Proponents of school consolidation need to pay attention to something happening in Vermont.

A few years ago, Vermont state legislators approved Act 46, a school district consolidation law that gave schools within the state three years to consolidate voluntarily. Voters and school boards were given time to act on their own knowing that, if they failed to act, the state would act for them. Voluntarily merging made the new school districts eligible for additional aid.

Fast forward to 2018. Many districts have taken Vermont up on its offer to merge voluntarily. For residents of 45 districts in 39 Vermont towns, however, the state is taking the onus to merge those 45 districts into 11 new school districts. Not surprisingly, there will be a court battle on behalf of 30 communities planning to fight the forced mergers.
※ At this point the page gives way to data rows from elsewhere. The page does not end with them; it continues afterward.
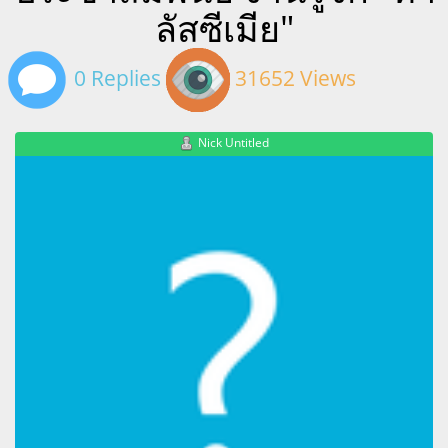
ลัสซีเมีย"
0 Replies
31652 Views
Nick Untitled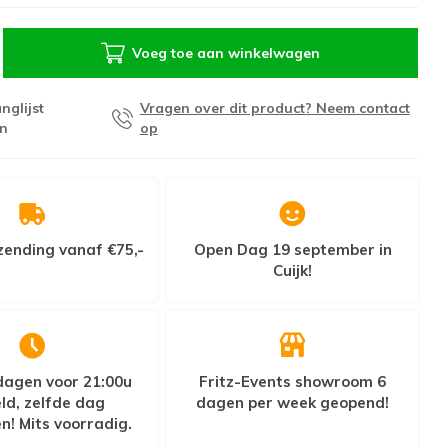
Voeg toe aan winkelwagen
nglijst
Vragen over dit product? Neem contact
n
op
zending vanaf €75,-
Open Dag 19 september in
Cuijk!
agen voor 21:00u
Fritz-Events showroom 6
ld, zelfde dag
dagen per week geopend!
n! Mits voorradig.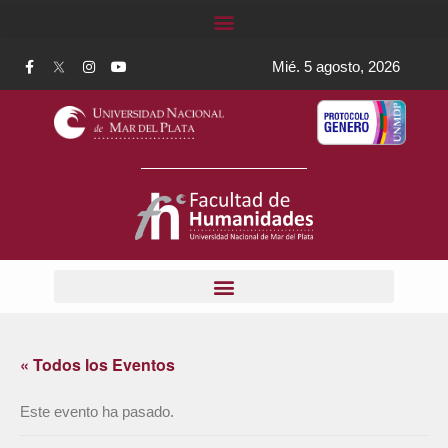
Mié. 5 agosto, 2026
« Todos los Eventos
Este evento ha pasado.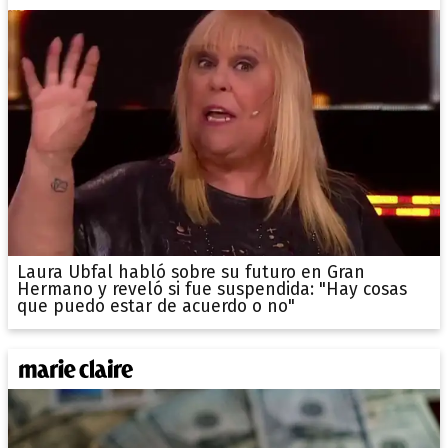
Laura Ubfal habló sobre su futuro en Gran
Hermano y reveló si fue suspendida: "Hay cosas
que puedo estar de acuerdo o no"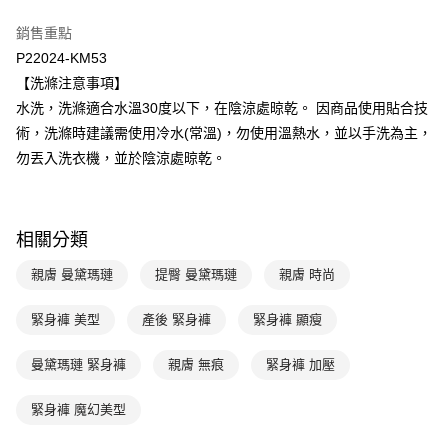
台新國際商業銀行
中國信託商業銀行
AFTEE先享後付
銷售重點
台灣樂天信用卡公司
相關說明
P22024-KM53
【關於「AFTEE先享後付」】
ATM付款
【洗滌注意事項】
AFTEE先享後付是「在收到商品之後才付款」的支付方式。 讓您購物簡單
便利好安心！
水洗，洗滌適合水溫30度以下，在陰涼處晾乾。 因商品使用貼合技
１．簡單：不需註冊會員、不需綁卡、不需儲值。
運送方式
術，洗滌時建議需使用冷水(常溫)，勿使用溫熱水，並以手洗為主，
２．便利：只要手機號碼，簡訊認證，即可結帳。
３．安心：先確認商品／服務後，再付款。
勿丟入洗衣機，並於陰涼處晾乾。
全家取貨付款$888免運-以PackAge+配客嘉循環箱包裝寄出
每筆NT$90，滿NT$888(含以上)免運費
【「AFTEE先享後付」結帳流程】
１．於結帳方式選擇「AFTEE先享後付」後，將跳轉至「AFTEE先享後付」
付款後全家取貨$888免運-以PackAge+配客嘉循環箱包裝寄出
結帳頁面，進行簡訊認證並確認金額後，即可完成結帳。
相關分類
２．訂單成立數日內，您將收到繳費通知簡訊。
每筆NT$90，滿NT$888(含以上)免運費
３．收到繳費通知簡訊後14天內，點擊此簡訊中的連結，可透過四大超商／
親膚 曼黛瑪璉
提臀 曼黛瑪璉
親膚 時尚
ATM／網路銀行／等多元方式進行付款，方視為交易完成。
萊爾富取貨付款
※ 請注意：結帳手續完成當下不需立刻繳費，但若您需要取消訂單，請聯絡
每筆NT$90，滿NT$1,000(含以上)免運費
購買商品的店家。未經商家同意取消之訂單仍視為有效，需透過AFTEE先享
緊身褲 美型
產後 緊身褲
緊身褲 顯瘦
後付繳納相關費用。
付款後萊爾富取貨
※ 交易是否成功請以「AFTEE先享後付 」之結帳頁面顯示為準，若有關於
曼黛瑪璉 緊身褲
親膚 無痕
緊身褲 加壓
是否繳費成功／繳費後需取消欲退款等相關疑問，請聯繫「AFTEE先享後付
每筆NT$90，滿NT$1,000(含以上)免運費
客戶支援中心」
https://netprotections.freshdesk.com/support/home
緊身褲 魔幻美型
7-11取貨付款
【注意事項】
１．透過由恩沛科技股份有限公司提供之「AFTEE先享後付」服務完成之交
每筆NT$90，滿NT$1,000(含以上)免運費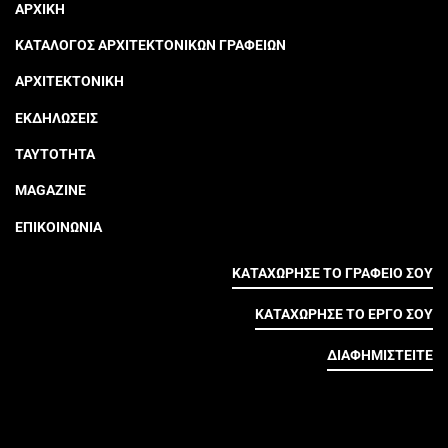
ΑΡΧΙΚΗ
ΚΑΤΑΛΟΓΟΣ ΑΡΧΙΤΕΚΤΟΝΙΚΩΝ ΓΡΑΦΕΙΩΝ
ΑΡΧΙΤΕΚΤΟΝΙΚΗ
ΕΚΔΗΛΩΣΕΙΣ
ΤΑΥΤΟΤΗΤΑ
MAGAZINE
ΕΠΙΚΟΙΝΩΝΙΑ
ΚΑΤΑΧΩΡΗΣΕ ΤΟ ΓΡΑΦΕΙΟ ΣΟΥ
ΚΑΤΑΧΩΡΗΣΕ ΤΟ ΕΡΓΟ ΣΟΥ
ΔΙΑΦΗΜΙΣΤΕΙΤΕ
We are reminded of the most recent attempted school merger in Chautauqua County. The study showed a possible budget savings between the two school district budgets of $1.346 million for the first year of operation for a combined school district while both districts would have more courses available for students. There are savings to be had, though it is unclear how much savings are possible at the state level when factoring in merger incentive aid. That’s where the Vermont experience could be illustrative for New York lawmakers.

What’s interesting, though, is to see a state struggling with the same problems as New York — declining enrollment and increasing spending on schools — have a proactive plan. Compare that with New York’s plan of throwing more and more state aid at school districts and then bragging about how much the governor and state Legislature have increased state aid while doing nothing to actually deal with state’s skyrocketing education spending and lack of results.

The Vermont plan isn’t perfect. There are people upset that their small school is going away. The state is the bad guy. We’re sure some lawmakers have paid a price for that. But give Vermont credit for coming up with some sort of solution rather than sitting on its collective hands doing nothing.